Re: [PATCH] x86: Calculate MHz using APERF/MPERF for cpuinfo and scaling_cur_freq

From: Len Brown
Date: Sat Apr 02 2016 - 01:23:09 EST


Thanks for the comments.

Re: is this a useful semantic?

Yes, average MHz over an interval is significantly more useful than
a snapshot of the recent instantaneous frequency.
It is possible to convert the former into the later,
but it is not possible to reliably and efficiently convert the later
into the former.

Indeed, we stopped using MSR_PERF_STATUS for this very reason --
a snapshot of instantaneous frequency can be very misleading.

Further, the mechanism in this patch will still work even when Linux
has no concept of frequency control,
including firmware control and CONFIG_CPU_FREQ=n

Of course, when there is 1 reader, this mechanism works the best --
as they get to select whatever interval they like.
For multi-user, the interval would shorten -- possibly
degrading to the 100ms limit set here. My reasoning on the
100ms limit is that anything more frequent is abuse,
and the users should be using user-space tools like turbostat in that case.

Re: 64-bit math.

Stephane is correct, APERF and MPERF will not overflow in the uptime
of the machine.
They are both 64-bit registers, and they tick at TSC rate or slower.
(Indeed, they tick at 0 when idle)

Boris is right, this works as long as somebody doesn't scribble on these MSRs.
Linux used to do that in 2.6.23, but we learned our lesson and we leave them
free running since then. I'm not going to worry about a yahoo
scribbling on MSRs
behind the kernel's back. More than this will break if that happens.

Peter is right, in the expression "numerator = cpu_khz * aperf_delta",
the capacity of the 64-bit numerator is reduced as cpu_khz
and aperf_delta grow.

For example, if this patch runs on a busy system having a 4GHz CPU,
then APERF ticks at 2^32 Hz.
cpu_khz = 2^22
so max aperf_delta without overflow is 2^64/2^22 = 2^42 cycles

2^42 cycles / 2^32 cycles/sec = 2^10 sec = 1024 seconds = 17 minutes.

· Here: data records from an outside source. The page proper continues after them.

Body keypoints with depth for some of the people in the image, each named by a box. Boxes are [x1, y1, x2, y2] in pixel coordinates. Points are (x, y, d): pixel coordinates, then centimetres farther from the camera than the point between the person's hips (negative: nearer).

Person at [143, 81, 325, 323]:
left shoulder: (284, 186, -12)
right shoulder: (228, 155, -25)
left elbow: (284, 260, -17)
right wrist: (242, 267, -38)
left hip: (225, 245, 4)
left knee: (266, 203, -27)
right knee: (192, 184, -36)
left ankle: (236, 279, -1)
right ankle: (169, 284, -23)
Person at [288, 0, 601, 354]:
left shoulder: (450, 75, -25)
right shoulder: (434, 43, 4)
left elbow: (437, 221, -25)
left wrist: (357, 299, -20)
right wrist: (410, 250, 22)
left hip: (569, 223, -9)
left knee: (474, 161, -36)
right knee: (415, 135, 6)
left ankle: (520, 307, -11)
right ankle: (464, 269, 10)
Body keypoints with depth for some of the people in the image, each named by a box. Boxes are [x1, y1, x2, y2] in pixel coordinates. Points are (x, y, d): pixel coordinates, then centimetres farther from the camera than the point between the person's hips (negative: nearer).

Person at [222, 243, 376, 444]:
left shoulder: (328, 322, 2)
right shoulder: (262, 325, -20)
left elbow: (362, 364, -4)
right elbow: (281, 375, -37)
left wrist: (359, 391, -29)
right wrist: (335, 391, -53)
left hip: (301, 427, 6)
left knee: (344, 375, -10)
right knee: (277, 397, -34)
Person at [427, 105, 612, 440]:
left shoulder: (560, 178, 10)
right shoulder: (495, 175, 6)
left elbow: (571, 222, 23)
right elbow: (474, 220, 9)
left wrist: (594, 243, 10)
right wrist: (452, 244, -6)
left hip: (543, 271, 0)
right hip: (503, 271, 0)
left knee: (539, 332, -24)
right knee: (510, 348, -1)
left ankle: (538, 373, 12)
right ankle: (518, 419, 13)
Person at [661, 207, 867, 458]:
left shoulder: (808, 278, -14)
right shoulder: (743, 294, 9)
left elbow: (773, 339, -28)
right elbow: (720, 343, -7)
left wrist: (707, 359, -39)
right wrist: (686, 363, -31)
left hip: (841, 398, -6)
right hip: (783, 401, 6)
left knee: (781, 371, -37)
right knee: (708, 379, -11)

Though we could improve this range by 1024x by simply operating on
cpu_mhz instead of cpu_khz, yielding 12 days.

Or we could simply detect potential overflow:

2^64 < cpu_khz * delta_aperf
so
if (2^64/cpu_khz < delta_aperf) then overflow

and since delta_aperf and delta_mperf are much larger than cpu_khz
in this case, we can calculate this way:

khz = cpu_khz (delta_aperf)/(delta_mperf)
khz = cpu_khz (delta_aperf/cpu_khz)/(delta_mperf/cpu_khz)
khz = delta_aperf / (delta_mperf/cpu_khz)

no calculation here can overflow 64-bits in the uptime of the machine.

I'll send an updated patch.

thanks,
-Len